Admittedly there would be chaos if state welfare programs, such as those involved in Brian and Cooper, could be ignored or emasculated by the perversity of individual county administrators. The Legislature anticipated this untoward possibility in the adoption of Welfare and Institutions Code section 10605 (see ante, pp. 910-911, fn. 8 of majority opn. for the full text). The section provides for notice to the county director who is remiss, and for a hearing. Thereafter if the county continues its failure to comply with state laws and regulations, the state has three options: first, to withhold state and federal funds from the county; second, to assume direct responsibility for county administration—virtually to place the county in receivership; third, to bring appropriate court action. The court action, it should be noted, is authorized if the state considers a county director to be failing, not the board of supervisors.
Section 10605 does not provide an administrative remedy the exhaustion of which is a condition to judicial jurisdiction over contempt proceedings. But it does indicate there is a way out of an intergovernmental impasse short of resort to the compulsion of a jail sentence. There is, therefore, good reason why under these circumstances courts should abstain from invoking the draconian remedy of contempt against officials of a coordinate branch of government. (See Housing Authority v. City of Los Angeles (1953) 40 Cal.2d 682 [256 P.2d 4].)
Chief Justice John Marshall said of the Constitution in his dissent in Ogden v.
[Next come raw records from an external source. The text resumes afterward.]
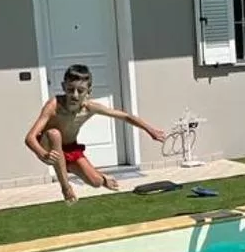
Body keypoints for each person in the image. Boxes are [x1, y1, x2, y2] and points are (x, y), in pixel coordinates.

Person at [25, 64, 168, 203]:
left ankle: (91, 174)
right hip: (48, 147)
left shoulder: (89, 108)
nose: (74, 95)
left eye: (80, 91)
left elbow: (125, 116)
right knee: (54, 134)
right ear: (63, 87)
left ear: (89, 91)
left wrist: (150, 130)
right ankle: (66, 188)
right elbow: (30, 138)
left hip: (70, 149)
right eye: (70, 90)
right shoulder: (53, 105)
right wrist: (42, 154)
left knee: (96, 182)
Saunders (1827) 25 U.S. (12 Wheat.) 213, 351 [6 L.Ed. 606, 653]: *920it contains “the language of restraint, not of coercion.” We should speak in the same muted tones of forbearance.
1 would annul the order of contempt.
Clark, J., and Brown (G. A.), J.,* concurred.
Petitioners’ application for a rehearing was denied. November 3, 1977. Bird, C. J., did not participate therein. Sullivan, J.,† participated therein. Mosk, J., and Clark, J., were of the opinion that the application should be granted.

 Assigned by the Acting Chairman of the Judicial Council.

Retired Associate Justice of the Supreme Court sitting under assignment by the Chairperson of the Judicial Council.